Isolée dans la chaîne montagneuse du Rif, à 600 m d’altitude, Chefchaouen, surnommé Chaouen, se livre au détour d’un ultime lacet, où les lauriers roses explosent sous les cyprès. La ville se trouve au pied d’un massif calcaire, avec des crêtes en forme de cornes, dont elle tire son nom. Avec l’éclat d’un tapis de myosotis, elle est digne d’un tableau cubiste. Les instagrameurs ne s’y sont pas trompés. Exit le temps où la ville était fermée aux Européens.
Une ville en « vase clos »
Fondée en 1471, la petite cité a été conçue comme une place fortepour défendre l’intérieur du pays, des assauts portugais et espagnols. Elle doit son surnom de « Petite Grenade » aux musulmans et juifs d’Espagne fuyant les persécutions au XVe siècle. La bourgade vécut longtemps en vase clos. Seuls l’explorateur Charles de Foucault et le journaliste Walter Harris y séjourneront clandestinement au XIXe siècle. En 1920, les Espagnols s’y établiront mais il leur faudra six ans pour dompter la rébellion rifaine de Mohammed ben Abd el-Krim.
Chaouen n’est plus impénétrable pour le plus grand bonheur des touristes qui immortalisent son cœur andalou : murs bleu laiteux, voûtes fraîches, tuiles ocre, passages secrets, balcons fleuris, portes cloutées… Les fontaines se tapissent de zelliges, les terrasses de cafés débordent sur ses places pavées. La destination phare des hippies dans les années soixante déroule un ruban de ciel dans ses rues pentues.
Le luxe, c’est d’abord nature et culture
Un bleu tendre que la pluie repeint en azur, cobalt ou pervenche. On doit aujourd’hui ce camaïeu à la liberté avec laquelle chaque habitant pigmente la chaux de sa maison. On le devait hier à sa population juive qui, dans les années trente, décida de masquer le vert traditionnel de l’islam.
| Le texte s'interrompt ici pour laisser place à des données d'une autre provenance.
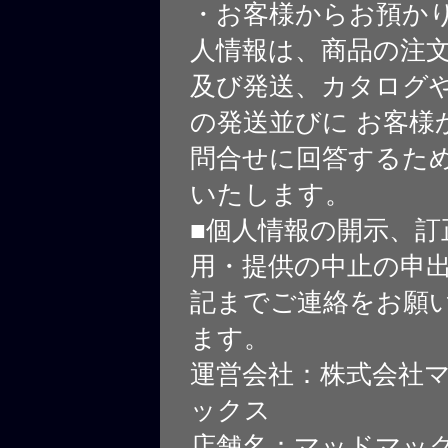
・お客様からお預か
人情報は、商品の注
及び発送、カタログや
の発送並びに お客様
問合せに回答するた
いたします。
■個人情報の開示、訂
用・提供の中止の申
記までご連絡をお願
ます。
運営会社：株式会社
ックス
店舗名：マッドマッ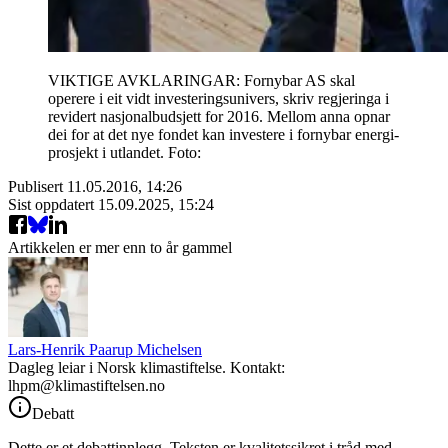
VIKTIGE AVKLARINGAR: Fornybar AS skal
operere i eit vidt investeringsunivers, skriv regjeringa i
revidert nasjonalbudsjett for 2016. Mellom anna opnar
dei for at det nye fondet kan investere i fornybar energi-
prosjekt i utlandet. Foto:
Publisert
11.05.2016, 14:26
Sist oppdatert
15.09.2025, 15:24
Artikkelen er mer enn to år gammel
Lars-Henrik Paarup Michelsen
Dagleg leiar i Norsk klimastiftelse. Kontakt:
lhpm@klimastiftelsen.no
Debatt
Dette er et debattinnlegg. Teksten er kvalitetssikret i tråd med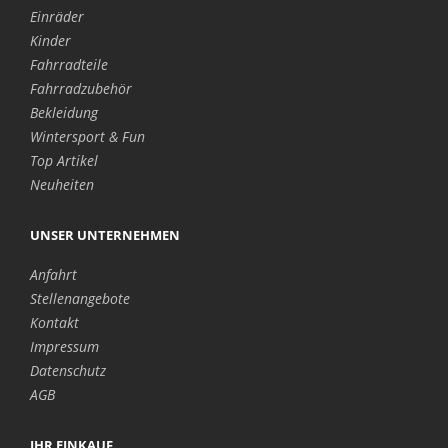
Einräder
Kinder
Fahrradteile
Fahrradzubehör
Bekleidung
Wintersport & Fun
Top Artikel
Neuheiten
UNSER UNTERNEHMEN
Anfahrt
Stellenangebote
Kontakt
Impressum
Datenschutz
AGB
IHR EINKAUF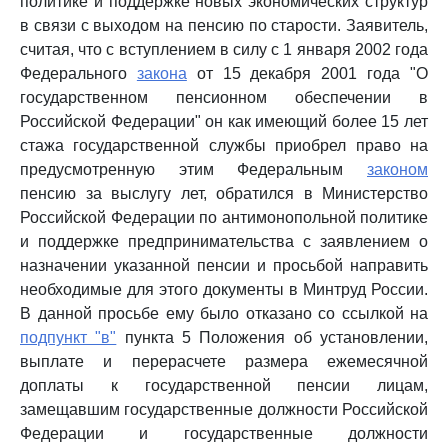
политике и поддержке новых экономических структур
в связи с выходом на пенсию по старости. Заявитель,
считая, что с вступлением в силу с 1 января 2002 года
Федерального
закона
от 15 декабря 2001 года "О
государственном пенсионном обеспечении в
Российской Федерации" он как имеющий более 15 лет
стажа государственной службы приобрел право на
предусмотренную этим Федеральным
законом
пенсию за выслугу лет, обратился в Министерство
Российской Федерации по антимонопольной политике
и поддержке предпринимательства с заявлением о
назначении указанной пенсии и просьбой направить
необходимые для этого документы в Минтруд России.
В данной просьбе ему было отказано со ссылкой на
подпункт "в"
пункта 5 Положения об установлении,
выплате и перерасчете размера ежемесячной
доплаты к государственной пенсии лицам,
замещавшим государственные должности Российской
Федерации и государственные должности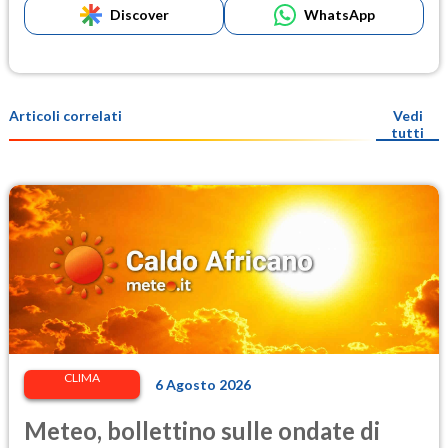
Discover
WhatsApp
Articoli correlati
Vedi
tutti
CLIMA
6 Agosto 2026
Meteo, bollettino sulle ondate di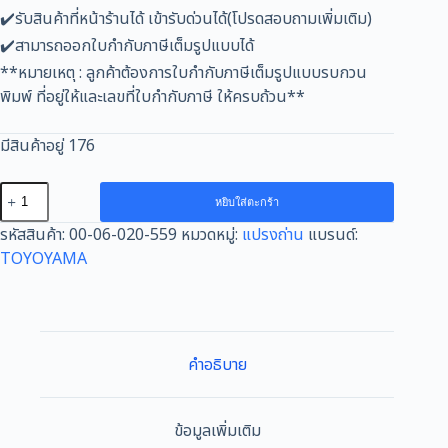
✔️รับสินค้าที่หน้าร้านได้ เข้ารับด่วนได้(โปรดสอบถามเพิ่มเติม)
✔️สามารถออกใบกำกับภาษีเต็มรูปแบบได้
**หมายเหตุ : ลูกค้าต้องการใบกำกับภาษีเต็มรูปแบบรบกวน
พิมพ์ ที่อยู่ให้และเลขที่ใบกำกับภาษี ให้ครบถ้วน**
มีสินค้าอยู่ 176
จำนวน
หยิบใส่ตะกร้า
แปรง
รหัสสินค้า:
00-06-020-559
หมวดหมู่:
แปรงถ่าน
แบรนด์:
ถ่าน
TOYOYAMA
TOYOYAMA
FOR
BOSCH
#1127
(ขนาด5x8x15.5/17.5)
คำอธิบาย
12ชุด:กล่อง
ชิ้น
ข้อมูลเพิ่มเติม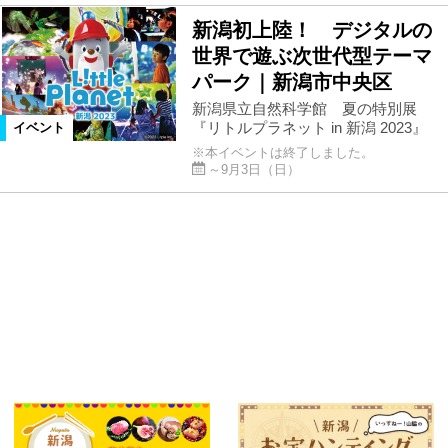
新潟初上陸！ デジタルの
世界で遊ぶ次世代型テーマ
パーク｜新潟市中央区
新潟県立自然科学館 夏の特別展
『リトルプラネット in 新潟 2023』
イベント
※本イベントは終了しました。
～9月3日（日）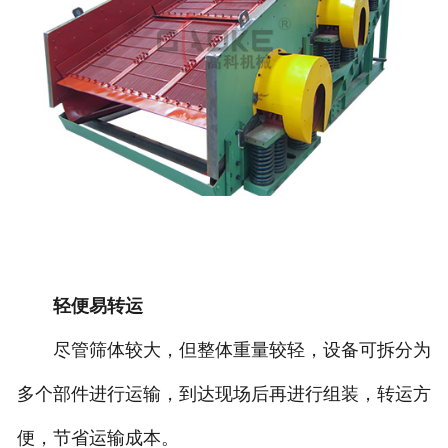
轻便易转运
尽管筛体较大，但整体重量较轻，设备可拆分为
多个部件进行运输，到达现场后再进行组装，转运方
便，节省运输成本。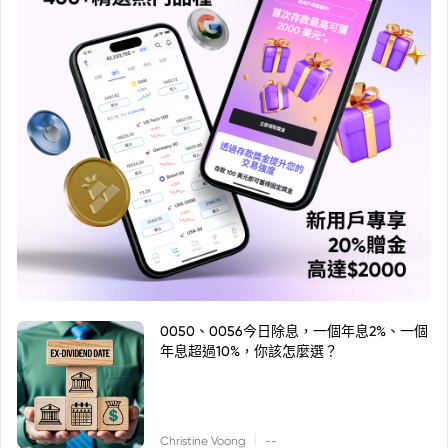
0050、0056今日除息，一個年息2%、一個
年息超過10%，你該怎麼選？
|
Christine Voong
--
La beauté du site rafraîchi par l’oued Laou attire des visiteurs en quête d’un tourisme rural. Ici le luxe, c’est d’abord nature et culture. Du festival d’échecs, en passant par le festival international des films d’environnement jusqu’au festival de musique Alégria, il y en a pour tous les goûts. On aime ce foisonnement qui livre en vrac poésie, théâtre, musique soufie.
On aime aussi cette singularité qui fait de l’ex-protectorat espagnol une enclave où l’espagnol cohabite avec le darija (arabe populaire). Vous devrez donc acclimater votre estomac au régime des tapas et vos mollets à la raideur des nombreux sentiers de randonnées qui zigzaguent à travers la montagne.